■ Aim of the task: Reproduce every line of the entries below word for word, keeping each one as it appears.

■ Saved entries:
◆ ◆ ◆
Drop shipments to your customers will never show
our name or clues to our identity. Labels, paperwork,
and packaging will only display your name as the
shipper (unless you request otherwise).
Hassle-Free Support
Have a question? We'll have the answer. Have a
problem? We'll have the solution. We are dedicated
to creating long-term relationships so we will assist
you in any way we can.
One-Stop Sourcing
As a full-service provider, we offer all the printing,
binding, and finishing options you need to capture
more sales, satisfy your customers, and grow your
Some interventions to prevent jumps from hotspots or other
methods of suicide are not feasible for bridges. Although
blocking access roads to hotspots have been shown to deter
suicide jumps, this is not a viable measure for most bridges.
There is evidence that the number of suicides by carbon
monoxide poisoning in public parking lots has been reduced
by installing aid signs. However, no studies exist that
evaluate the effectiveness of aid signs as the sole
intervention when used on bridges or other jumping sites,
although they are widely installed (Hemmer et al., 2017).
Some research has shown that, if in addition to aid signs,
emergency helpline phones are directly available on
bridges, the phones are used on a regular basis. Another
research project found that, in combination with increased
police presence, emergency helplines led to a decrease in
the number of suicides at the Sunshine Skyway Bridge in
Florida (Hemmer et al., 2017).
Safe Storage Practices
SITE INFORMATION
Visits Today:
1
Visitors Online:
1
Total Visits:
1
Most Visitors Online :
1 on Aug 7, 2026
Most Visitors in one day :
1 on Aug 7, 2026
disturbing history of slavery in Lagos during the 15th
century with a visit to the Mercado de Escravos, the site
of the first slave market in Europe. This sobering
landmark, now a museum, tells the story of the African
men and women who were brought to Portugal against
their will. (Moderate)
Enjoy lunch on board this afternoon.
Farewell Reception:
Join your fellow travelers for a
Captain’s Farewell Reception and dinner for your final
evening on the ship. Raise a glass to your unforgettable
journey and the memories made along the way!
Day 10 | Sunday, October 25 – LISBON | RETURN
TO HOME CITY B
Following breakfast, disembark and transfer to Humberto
◆ ◆ ◆
■ Solved problem:
Drop shipments to your customers will never show
our name or clues to our identity. Labels, paperwork,
and packaging will only display your name as the
shipper (unless you request otherwise).
Hassle-Free Support
Have a question? We'll have the answer. Have a
problem? We'll have the solution. We are dedicated
to creating long-term relationships so we will assist
you in any way we can.
One-Stop Sourcing
As a full-service provider, we offer all the printing,
binding, and finishing options you need to capture
more sales, satisfy your customers, and grow your
Some interventions to prevent jumps from hotspots or other
methods of suicide are not feasible for bridges. Although
blocking access roads to hotspots have been shown to deter
suicide jumps, this is not a viable measure for most bridges.
There is evidence that the number of suicides by carbon
monoxide poisoning in public parking lots has been reduced
by installing aid signs. However, no studies exist that
evaluate the effectiveness of aid signs as the sole
intervention when used on bridges or other jumping sites,
although they are widely installed (Hemmer et al., 2017).
Some research has shown that, if in addition to aid signs,
emergency helpline phones are directly available on
bridges, the phones are used on a regular basis. Another
research project found that, in combination with increased
police presence, emergency helplines led to a decrease in
the number of suicides at the Sunshine Skyway Bridge in
Florida (Hemmer et al., 2017).
Safe Storage Practices
SITE INFORMATION
Visits Today:
1
Visitors Online:
1
Total Visits:
1
Most Visitors Online :
1 on Aug 7, 2026
Most Visitors in one day :
1 on Aug 7, 2026
disturbing history of slavery in Lagos during the 15th
century with a visit to the Mercado de Escravos, the site
of the first slave market in Europe. This sobering
landmark, now a museum, tells the story of the African
men and women who were brought to Portugal against
their will. (Moderate)
Enjoy lunch on board this afternoon.
Farewell Reception:
Join your fellow travelers for a
Captain’s Farewell Reception and dinner for your final
evening on the ship. Raise a glass to your unforgettable
journey and the memories made along the way!
Day 10 | Sunday, October 25 – LISBON | RETURN
TO HOME CITY B
Following breakfast, disembark and transfer to Humberto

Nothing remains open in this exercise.